- _ЧТО СДЕЛАТЬ 1_
Перепишите отрывок из текста о владыке Петре, начав со слов, в которых есть «Когда 10/23-го ноября», и закончив словами «празднования Рождества Христова.». Замените при этом «ГПУ» на «НКВД».
- _ЧТО СДЕЛАТЬ 2_
Какого числа владыка Петр стал архиепископом Воронежским согласно тексту о нем?
- _ЧТО СДЕЛАТЬ 3_
Напишите продолжение текста о владыке Петре и блаженной Феоктисте Михайловне, начиная сразу после его последнего предложения.

- _ТЕКСТ ДЛЯ ЧТЕНИЯ_
------------------------------------------------------------
Когда 10/23-го ноября 1925 года ГПУ арестовало епископа Петра Воронежского, его паства тяжело переживала разлуку с ним и обратилась к блаженной Феоктисте Михайловне: "Скоро ли вернется Владыка"? "Когда приедет Владыка?" Она отвечала: "Мясоедом приедет". И действительно, ГПУ не задержало его, он вернулся домой, в Воронеж, как раз вовремя, к похоронам митрополита Владимира Воронежского 28 декабря, то есть когда закончился пост, после празднования Рождества Христова.

2-го февраля 1926 года владыка Петр стал архиепископом Воронежским и стал жить тогда в небольшом домике недалеко от Алексеевского монастыря. Здесь Феоктиста Михайловна постоянно навещала Владыку (видимо, он вообще был в дружбе с блаженной), причем она прямо проходила в его келию и садилась на его кровать, где ждала его, пока Владыка отпустит непрестанно приходивших к нему. Называл Владыка ее всегда по имени и отчеству.
------------------------------------------------------------
- _ПРЕДОСТАВЛЕННЫЕ ЗАПИСИ_
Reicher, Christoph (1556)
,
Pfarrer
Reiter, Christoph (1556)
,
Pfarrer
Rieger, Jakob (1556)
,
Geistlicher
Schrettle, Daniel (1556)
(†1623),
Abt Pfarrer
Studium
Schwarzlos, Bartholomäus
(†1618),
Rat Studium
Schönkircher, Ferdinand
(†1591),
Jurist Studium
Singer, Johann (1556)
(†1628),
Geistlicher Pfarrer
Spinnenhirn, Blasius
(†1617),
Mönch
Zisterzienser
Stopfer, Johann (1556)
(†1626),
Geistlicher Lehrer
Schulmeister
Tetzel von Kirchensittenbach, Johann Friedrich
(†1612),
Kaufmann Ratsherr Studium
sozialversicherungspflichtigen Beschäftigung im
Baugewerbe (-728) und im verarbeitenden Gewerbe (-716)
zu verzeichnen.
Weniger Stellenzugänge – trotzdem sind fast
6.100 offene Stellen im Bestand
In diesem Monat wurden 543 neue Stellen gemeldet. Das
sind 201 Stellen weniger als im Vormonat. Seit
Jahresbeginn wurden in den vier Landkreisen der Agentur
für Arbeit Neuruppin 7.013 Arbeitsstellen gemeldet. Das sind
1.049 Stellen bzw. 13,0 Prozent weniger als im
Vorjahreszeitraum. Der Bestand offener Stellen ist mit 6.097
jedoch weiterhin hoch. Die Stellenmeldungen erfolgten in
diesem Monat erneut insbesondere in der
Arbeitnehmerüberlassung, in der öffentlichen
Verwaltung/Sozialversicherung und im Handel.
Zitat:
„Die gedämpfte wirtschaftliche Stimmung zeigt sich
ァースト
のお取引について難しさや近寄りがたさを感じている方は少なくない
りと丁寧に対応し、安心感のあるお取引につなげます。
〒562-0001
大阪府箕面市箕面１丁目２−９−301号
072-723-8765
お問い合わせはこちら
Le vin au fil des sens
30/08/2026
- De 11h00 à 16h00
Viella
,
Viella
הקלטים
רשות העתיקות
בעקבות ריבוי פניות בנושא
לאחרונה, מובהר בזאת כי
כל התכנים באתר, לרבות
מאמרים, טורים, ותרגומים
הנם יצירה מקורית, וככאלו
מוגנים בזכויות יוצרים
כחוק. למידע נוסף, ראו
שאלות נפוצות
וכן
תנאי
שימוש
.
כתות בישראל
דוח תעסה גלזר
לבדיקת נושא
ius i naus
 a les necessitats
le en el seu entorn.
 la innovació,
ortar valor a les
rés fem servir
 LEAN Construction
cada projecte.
------------------------------------------------------------
- _ВАШ ОТВЕТ 1_
Когда 10/23-го ноября 1925 года НКВД арестовало епископа Петра Воронежского, его паства тяжело переживала разлуку с ним и обратилась к блаженной Феоктисте Михайловне: "Скоро ли вернется Владыка"? "Когда приедет Владыка?" Она отвечала: "Мясоедом приедет". И действительно, НКВД не задержало его, он вернулся домой, в Воронеж, как раз вовремя, к похоронам митрополита Владимира Воронежского 28 декабря, то есть когда закончился пост, после празднования Рождества Христова.

- _ВАШ ОТВЕТ 2_
2 февраля 1926 года.

- _ВАШ ОТВЕТ 3_
    Помню еще. В верхнем храме Алексеевского монастыря в честь Воскресения Христова были две чудотворные иконы Божией Матери: "Живоносного Источника", помещавшаяся справа, на возвышении, куда вели ступеньки с металлическими перильцами, а с левой, на таком же точно возвышении помещалась икона "Троеручицы". И вот как-то все молившиеся в храме были весьма смущены поведением Феоктисты Михайловны: она забралась на возвышение к иконе Божией Матери Троеручицы, стала спиной к иконе и начала кого-то сильно обзывать довольно некрасивыми выражениями. Через некоторое время воры влезли в ризницу, перепиливши чугунные решетки и похитили что-то ценное. Тогда люди поняли, что это ее выступление относилось к тем злодеям.

Говорили, что если она давала хлеб, то это к хорошему. Рассказывали, что раз она пила чай у кого-то из сестер в Девичьем монастыре, вдруг вскочила и выплеснула из блюдца воду во двор, а в это время у кого-то поблизости загорелась сажа в трубе. Так Феоктиста Михайловна "залила" пожар этим своим прозорливым действием.

От одной рабы Божией она отказалась принять булку, сказав: "Она тебе самой нужна, ты столько-то (она сказала, сколько) проживешь с ней одной (больше нечего, мол, будет есть тебе)".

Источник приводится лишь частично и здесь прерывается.